I fell in to the second group; did extensive rewrites of multiple mud engines and had a so-so gui for creation of objects on-line. Was fun but was also a different age. Used to do pacman type games in college.
I worked with a team on a tetris clone project while in college, and it was actually pretty fun. It was definitely different getting away from the usual event-driven command-line or GUI application into a cyclic game. Later on, I made a networked version of othello/reversi complete with server software. I think the fun part about that was trying to flesh out the message structure and writing the networking portion. It was in Java, so it wasn't terribly complicated, but I've actually used similar programming paradigms/concepts in other pieces of software.
I had something similar happen at my last job. I was learning VBScript, and as silly as it sounds... I wrote a scripting language in VBScript . I used a lot of the helper functions that I wrote while learning that in other scripts later on to help parse things like log files, etc. It kind feels good when you get a bit of reuse out of things .
Agreed, and that trend is inevitable as well, imo. What will suffer will be the ability to utilize higher end hardware to produce truly outstanding environments, visually and otherwise. That kind of work will go on in the commercial simulation world, but not as much for games. It's pretty amazing/saddening when you think that the primary platform competitor for the gaming PC now is really considered to be the XBox, which is what? Six years old now? Six year-old graphics hardware.
I think certain developers are starting to realize this and try and provide a better experience. id Tech 5's megatextures seems to be capable of providing a far better experience depending on your platform's capabilities, which is a good path to head down. UE4 certainly had a "pretty" demo, but I don't believe any of those fancy effects will be seen on the current crop of consoles (or the WiiU). A PC today would probably have issues performing some of them as well!
As for defense work, I looked at getting into that but the company I was looking at decided to hire all their interns instead. I guess they work cheaper than I do. I also heard from someone inside the military that with all the budget cuts that it is not as stable as it once was. Although still better than working for a gaming company.
Defense can be a mixed bag. Let me say... if you hear the term "Nunn-McCurdy" being thrown around, start looking for a new job or position within your current company. That doesn't mean your program will get canned, but it means congress noticed that the DoD has gone way over their proposed budget for your program and it's gained a lot of bad press .

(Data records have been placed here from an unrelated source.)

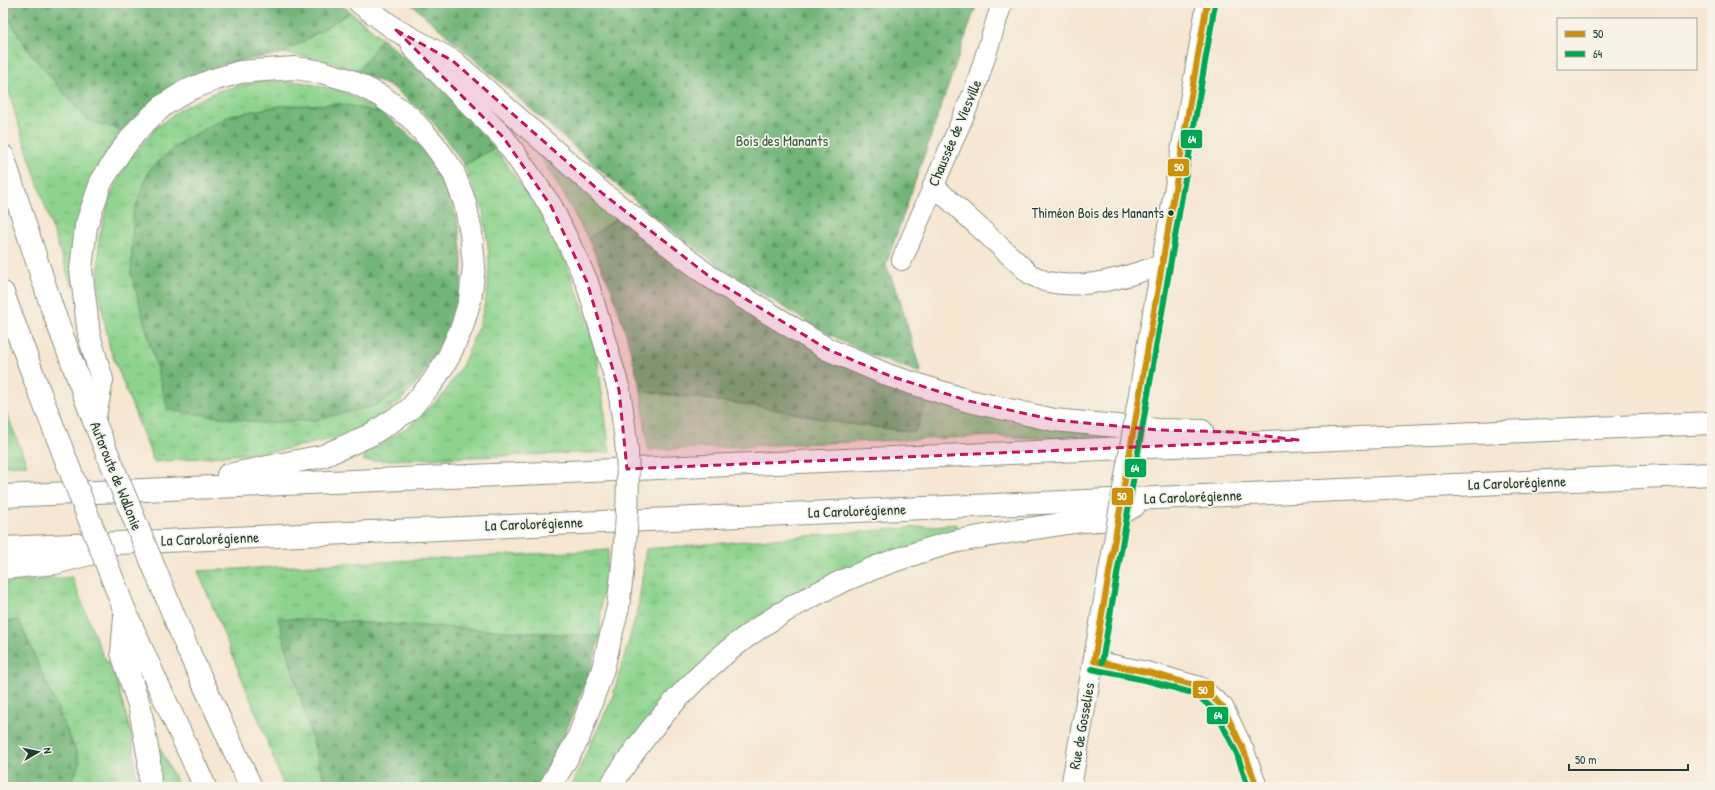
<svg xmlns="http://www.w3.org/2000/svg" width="1715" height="790" font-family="'Patrick Hand',sans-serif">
  <defs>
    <pattern id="grass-tufts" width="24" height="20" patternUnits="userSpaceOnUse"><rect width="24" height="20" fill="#8dd38d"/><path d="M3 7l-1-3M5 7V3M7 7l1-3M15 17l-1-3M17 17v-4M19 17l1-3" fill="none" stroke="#73ac74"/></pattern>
    <pattern id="forest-firs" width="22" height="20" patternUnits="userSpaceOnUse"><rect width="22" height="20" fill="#72b578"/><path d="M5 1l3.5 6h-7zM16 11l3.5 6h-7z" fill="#5d9463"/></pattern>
  </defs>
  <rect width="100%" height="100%" fill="#f7f3e8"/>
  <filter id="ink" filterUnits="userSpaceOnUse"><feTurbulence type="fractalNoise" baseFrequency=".025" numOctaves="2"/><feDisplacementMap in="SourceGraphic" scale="8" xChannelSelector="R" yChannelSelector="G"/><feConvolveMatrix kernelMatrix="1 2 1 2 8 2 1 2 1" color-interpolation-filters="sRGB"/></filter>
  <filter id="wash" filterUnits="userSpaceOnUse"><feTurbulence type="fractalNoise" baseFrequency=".012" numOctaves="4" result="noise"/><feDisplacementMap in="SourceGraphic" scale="16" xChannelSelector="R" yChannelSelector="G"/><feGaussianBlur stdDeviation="0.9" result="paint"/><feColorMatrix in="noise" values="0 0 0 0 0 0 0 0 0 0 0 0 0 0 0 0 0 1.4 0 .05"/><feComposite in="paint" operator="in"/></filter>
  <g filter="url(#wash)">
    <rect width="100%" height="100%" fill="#f6e6d2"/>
    <!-- grass -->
    <path fill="url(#grass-tufts)" stroke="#568860" d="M 3,8 L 27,49 L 87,120 L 122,130 L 107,151 L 90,183 L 72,288 L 16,117 L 3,69 Z
      M 351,12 L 382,38 L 358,72 L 327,61 L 284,53 Z
      M 259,81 L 300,82 L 342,91 L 383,113 L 341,104 L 280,106 L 231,115 L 374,406 L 420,379 L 401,400 L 373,422 L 333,439 L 277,451 L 154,462 L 110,349 L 98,287 L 99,238 L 110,196 L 128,161 L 157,127 L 182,108 L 218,91 Z
      M 531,142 L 619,217 L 588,239 L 563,193 Z
      M 495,148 L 539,211 L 565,260 L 595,340 L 610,452 L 364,461 L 364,454 L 408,427 L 443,395 L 463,364 L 481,320 L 488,289 L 489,253 L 483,211 L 464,165 Z
      M 641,391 L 758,406 L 842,423 L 915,432 L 927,401 L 998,419 L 1043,427 L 1118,435 L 1117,438 L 1056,439 L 997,436 L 648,450 Z
      M 3,404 L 27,465 L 3,466 Z
      M 957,524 L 958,532 L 795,596 L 600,787 L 570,787 L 612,699 L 638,609 L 646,549 Z
      M 609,550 L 601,603 L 600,636 L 278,618 L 326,787 L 284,787 L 265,735 L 198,571 Z
      M 72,577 L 102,654 L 114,672 L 132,737 L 137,787 L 70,787 L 80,761 L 19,620 L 3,621 L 3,583 Z
      M 154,736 L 179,787 L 158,787 Z"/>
    <!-- forest -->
    <path fill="url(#forest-firs)" stroke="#487956" d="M 3,3 L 338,3 L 351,12 L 284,53 L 221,65 L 179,81 L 154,99 L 122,130 L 87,120 L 27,49 L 3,8 Z
      M 410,3 L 977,3 L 886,265 L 898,294 L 921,373 L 871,355 L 821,330 L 729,273 L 654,217 Z
      M 382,38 L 442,89 L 495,148 L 464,165 L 431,119 L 394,88 L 358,72 Z
      M 341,104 L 383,113 L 417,142 L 439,172 L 452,202 L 459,228 L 462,261 L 461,290 L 451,329 L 420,379 L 374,406 L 316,420 L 262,423 L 168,410 L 131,273 L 133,214 L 149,170 L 182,141 L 231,115 L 280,106 Z
      M 619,217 L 897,388 L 927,401 L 915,432 L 842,423 L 758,406 L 641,391 L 626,334 L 612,291 L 588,239 Z
      M 278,618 L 600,636 L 590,672 L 564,736 L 536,787 L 326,787 Z
      M 19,620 L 80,761 L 70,787 L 3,787 L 3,621 Z"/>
  </g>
  <g filter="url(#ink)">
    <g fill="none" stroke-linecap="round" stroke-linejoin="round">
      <!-- minor casing -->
      <g stroke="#8a9283" stroke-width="22">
        <path id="minor" d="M 933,185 L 1031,275 C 1037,277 1043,281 1048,282 C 1086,290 1126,277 1161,265
          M 902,260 L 975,89 L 1002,3
          M 1144,365 L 1207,3
          M 1094,661 L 1151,673 L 1200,687 L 1223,707 L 1244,751 L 1257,787
          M 1071,787 L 1102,612"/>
      </g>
      <!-- highway casing -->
      <g stroke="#8a9283" stroke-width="24">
        <path id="highway" d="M 360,3 L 396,30 L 453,61 L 602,193 L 710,277 L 827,349 L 890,376 L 969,401 L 1054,420 L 1158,430 L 1202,431
          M 413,47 L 503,137 L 551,206 L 587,282 L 619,390
          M 3,156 L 52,308 L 94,421
          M 3,293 L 36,383
          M 94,421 L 102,380 L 89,335 L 81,269 L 86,226 L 101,182 L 120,152 L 140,127 L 164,105 L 186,91 L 213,80 L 240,72 L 295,68 L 322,72 L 349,80 L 381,96 L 410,117 L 433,143 L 453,171 L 465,203 L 471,233 L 474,266 L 470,300 L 462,327 L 448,358 L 432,383 L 409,410 L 370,435 L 323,456 L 228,475
          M 3,496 L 1712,423
          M 3,548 L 1712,474
          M 3,568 L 55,563 L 93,553
          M 125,611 L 143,652 L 205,787
          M 125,616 L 122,653 L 140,708 L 149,759 L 150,787
          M 188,650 L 251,787
          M 550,787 L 578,739 L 602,672 L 618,607
          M 610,787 C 637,745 669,704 706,670 C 765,615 841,577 917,553 C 930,549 944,544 958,541 C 997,533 1036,528 1075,522 C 1086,520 1098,521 1109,519 C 1117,517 1126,510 1134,506"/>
      </g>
      <!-- minor -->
      <use href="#minor" stroke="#fff" stroke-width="20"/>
      <!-- highway -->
      <use href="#highway" stroke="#fff" stroke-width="22"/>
      <!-- minor-bridge casing -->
      <g stroke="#8a9283" stroke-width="22" stroke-linecap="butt">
        <path id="minor-bridge" d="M 1102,612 L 1144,365"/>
      </g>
      <!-- highway-bridge casing -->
      <g stroke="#8a9283" stroke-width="24" stroke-linecap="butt">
        <path id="highway-bridge" d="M 36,383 L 125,611
          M 94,421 L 188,650
          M 618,607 C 625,555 630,504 627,451 C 625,431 622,410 619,390"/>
      </g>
      <!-- minor-bridge -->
      <use href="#minor-bridge" stroke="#fff" stroke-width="20"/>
      <!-- highway-bridge -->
      <use href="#highway-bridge" stroke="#fff" stroke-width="22"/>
      <!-- bus-1 casing -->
      <g stroke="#f7f3e8" stroke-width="9">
        <path id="bus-1" d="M 1094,661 L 1207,3
          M 1094,661 L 1151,673 L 1200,687 L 1223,707 L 1244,751 L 1257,787"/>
      </g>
      <!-- bus-2 casing -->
      <g stroke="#f7f3e8" stroke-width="9">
        <path id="bus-2" d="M 1102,662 L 1215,4
          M 1092,669 L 1149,681 L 1196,694 L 1216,712 L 1237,754 L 1248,787"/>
      </g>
      <!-- bus-1 -->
      <use href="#bus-1" stroke="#cc910a" stroke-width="6"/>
      <!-- bus-2 -->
      <use href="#bus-2" stroke="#00a651" stroke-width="6"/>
    </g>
  </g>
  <!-- marked area -->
  <path fill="#c2185b" fill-opacity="0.2" stroke="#c2185b" stroke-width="3" stroke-dasharray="8 5" stroke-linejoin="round" d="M 396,30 L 453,61 L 602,193 L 710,277 L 827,349 L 890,376 L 969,401 L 1054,420 L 1158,430 L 1235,432 L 1298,440 L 627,469 L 619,390 L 587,282 L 551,206 L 503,137 Z"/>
  <!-- markers -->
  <circle fill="#1f3d34" stroke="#f7f3e8" stroke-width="1.5" cx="1171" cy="213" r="3.5"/>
  <g text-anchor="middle" stroke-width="3.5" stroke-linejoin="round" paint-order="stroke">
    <!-- bus labels -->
    <g font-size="14" fill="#1f3d34" stroke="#f7f3e8" text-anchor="end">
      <text x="1164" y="218">Thiméon Bois des Manants</text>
    </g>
    <!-- street labels -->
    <g font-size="15" fill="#1f3d34" stroke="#f7f3e8">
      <text transform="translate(955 133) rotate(-67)" y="5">Chaussée de Viesville</text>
      <text transform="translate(116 476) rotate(68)" y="5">Autoroute de Wallonie</text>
      <text transform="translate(1517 483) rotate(-2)" y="5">La Carolorégienne</text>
      <text transform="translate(1193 497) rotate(-2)" y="5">La Carolorégienne</text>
      <text transform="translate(857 511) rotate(-2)" y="5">La Carolorégienne</text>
      <text transform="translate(534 524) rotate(-2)" y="5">La Carolorégienne</text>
      <text transform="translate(210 539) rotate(-2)" y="5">La Carolorégienne</text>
      <text transform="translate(1082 726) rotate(-80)" y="5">Rue de Gosselies</text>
    </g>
    <!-- park labels -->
    <g font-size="15" fill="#355b46" stroke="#f7f3e8">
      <text x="782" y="146">Bois des Manants</text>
    </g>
  </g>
  <g stroke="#f7f3e8" stroke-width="1.5">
    <rect x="1180" y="129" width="23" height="20" rx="4" fill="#00a651"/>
    <rect x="1167" y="158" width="23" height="19" rx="4" fill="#cc910a"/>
    <rect x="1124" y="458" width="23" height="20" rx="4" fill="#00a651"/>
    <rect x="1111" y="487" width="23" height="19" rx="4" fill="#cc910a"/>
    <rect x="1192" y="680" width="23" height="19" rx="4" fill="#cc910a"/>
    <rect x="1206" y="706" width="23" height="19" rx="4" fill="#00a651"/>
  </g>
  <g font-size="11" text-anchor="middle" font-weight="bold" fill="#fff">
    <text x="1192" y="143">64</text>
    <text x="1179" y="171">50</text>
    <text x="1135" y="472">64</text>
    <text x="1122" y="500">50</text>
    <text x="1203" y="694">50</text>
    <text x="1218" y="719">64</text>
  </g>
  <!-- margin -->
  <rect width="1715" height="790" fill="none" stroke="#f7f3e8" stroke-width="16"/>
  <!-- legend -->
  <rect x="1557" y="18" width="140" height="52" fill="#f7f3e8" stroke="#a1aaa0"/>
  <rect x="1565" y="31" width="20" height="6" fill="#cc910a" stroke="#a1aaa0"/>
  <text x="1593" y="38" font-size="12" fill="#1f3d34">50</text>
  <rect x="1565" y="51" width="20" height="6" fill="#00a651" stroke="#a1aaa0"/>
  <text x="1593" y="58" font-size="12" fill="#1f3d34">64</text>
  <!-- north arrow -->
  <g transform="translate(38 752) rotate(81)" stroke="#f7f3e8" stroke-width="3" paint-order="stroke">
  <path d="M0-3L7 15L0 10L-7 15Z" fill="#1f3d34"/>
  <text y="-6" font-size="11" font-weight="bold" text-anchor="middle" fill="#1f3d34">N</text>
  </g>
  <!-- scale -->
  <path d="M1569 764v6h119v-6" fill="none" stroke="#1f3d34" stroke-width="2"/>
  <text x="1575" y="764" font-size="12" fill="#1f3d34" stroke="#f7f3e8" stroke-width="3" paint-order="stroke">50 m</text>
</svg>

As for them hiring interns, if they did that, then chances are the work would have been pretty menial and/or very low level. So unless you were just out of college, it may not have been for you anyway. Another thing you want to look for is to find a position... even an entry-level position... that requires a security clearance. Most of them don't require that you currently have one, but are capable of getting one. Chances are they won't waste the money/time on an intern getting a clearance... it simply takes
too long in most cases. Another nice thing is that an active security clearance looks great on a resume if you're applying for defense jobs.